Rodgers Peak is the most northwestern peak in the Ritter Range in Madera County, California. The peak lies on the boundary between Yosemite National Park and the Ansel Adams Wilderness further east. Rodgers Peak is the fourth-highest mountain in Yosemite National Park.

Mount Davis, Banner Peak, and Mount Ritter are visible from the summit, as well as the Yosemite peaks Mount Maclure and Mount Lyell. Electra Peak is quite close, and Foerster Peak is also near.

==Etymology==
All of Rodgers Peak, Rodgers Canyon, Rodgers Meadow, and Rodgers Lake are named for Captain Alexander Rodgers, Fourth Cavalry, US Army, who was acting superintendent of Yosemite National Park, in 1895 and 1897.

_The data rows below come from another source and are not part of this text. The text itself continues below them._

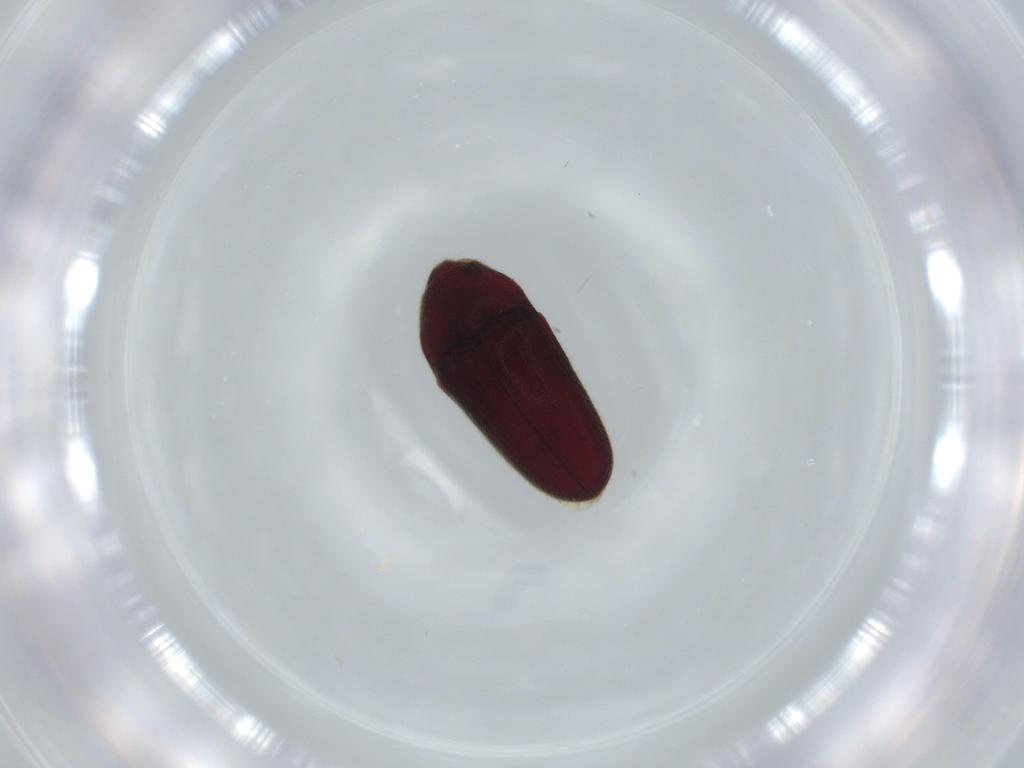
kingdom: Animalia
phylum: Arthropoda
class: Insecta
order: Coleoptera
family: Throscidae
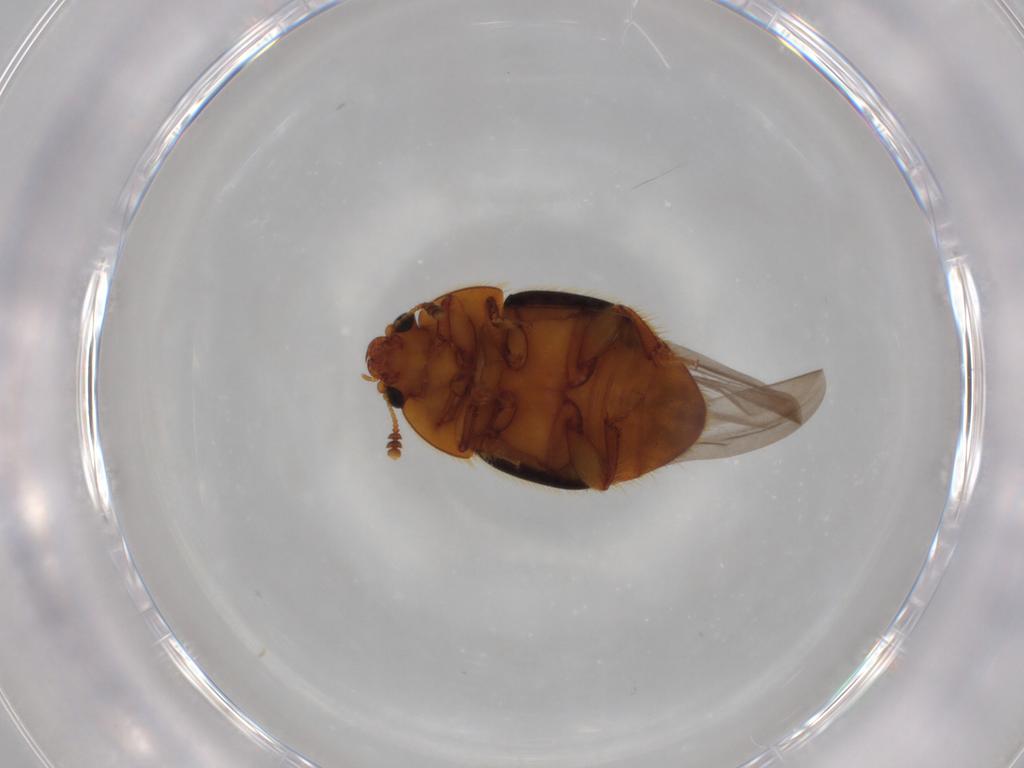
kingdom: Animalia
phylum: Arthropoda
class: Insecta
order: Coleoptera
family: Nitidulidae
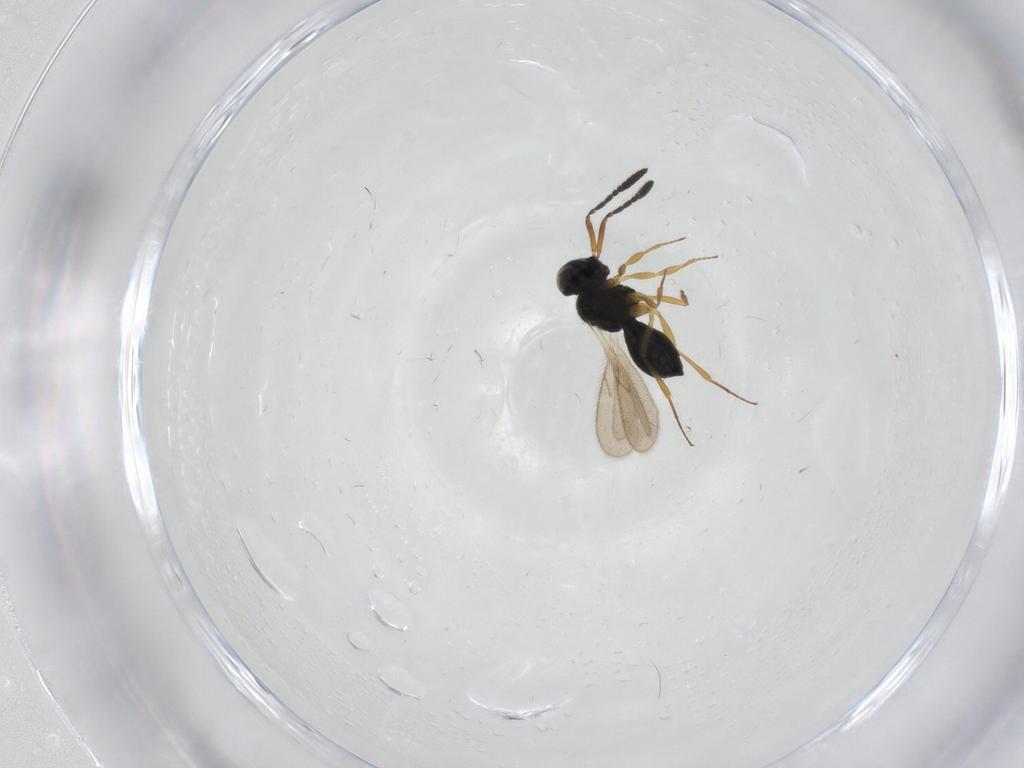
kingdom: Animalia
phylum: Arthropoda
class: Insecta
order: Hymenoptera
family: Scelionidae
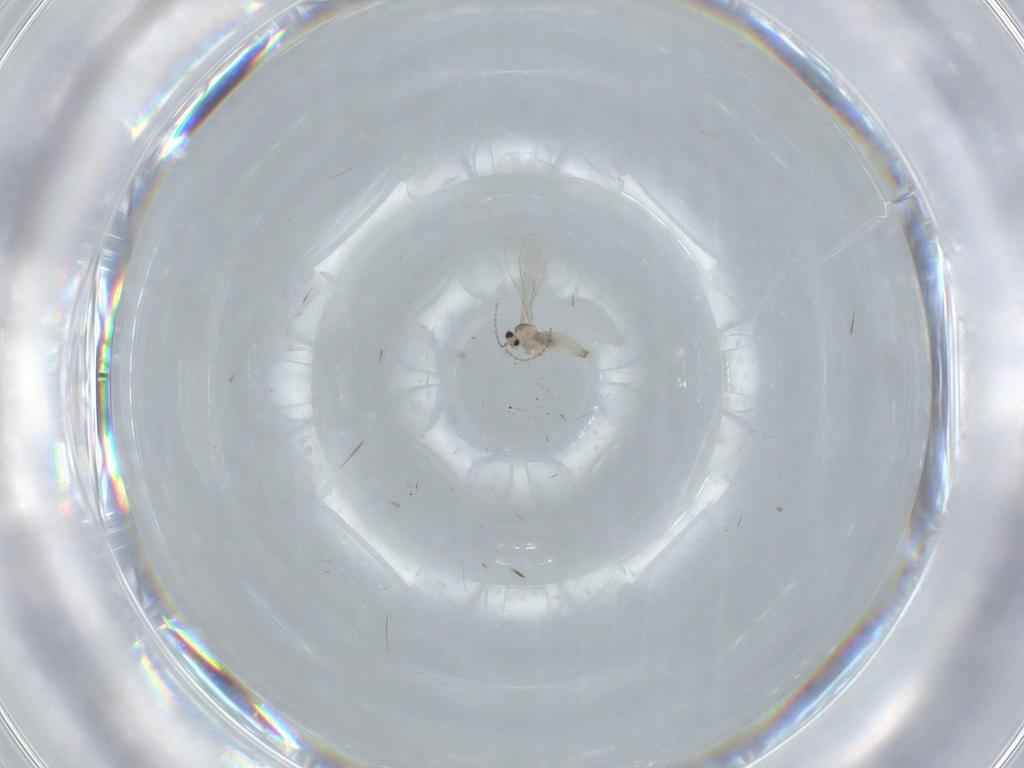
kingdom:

Lieutenant N. F. McClure named the peak, in 1895.

==Climate==
According to the Köppen climate classification system, Rodgers Peak is located in an alpine climate zone. Most weather fronts originate in the Pacific Ocean, and travel east toward the Sierra Nevada mountains. As fronts approach, they are forced upward by the peaks (orographic lift), causing them to drop their moisture in the form of rain or snowfall onto the range.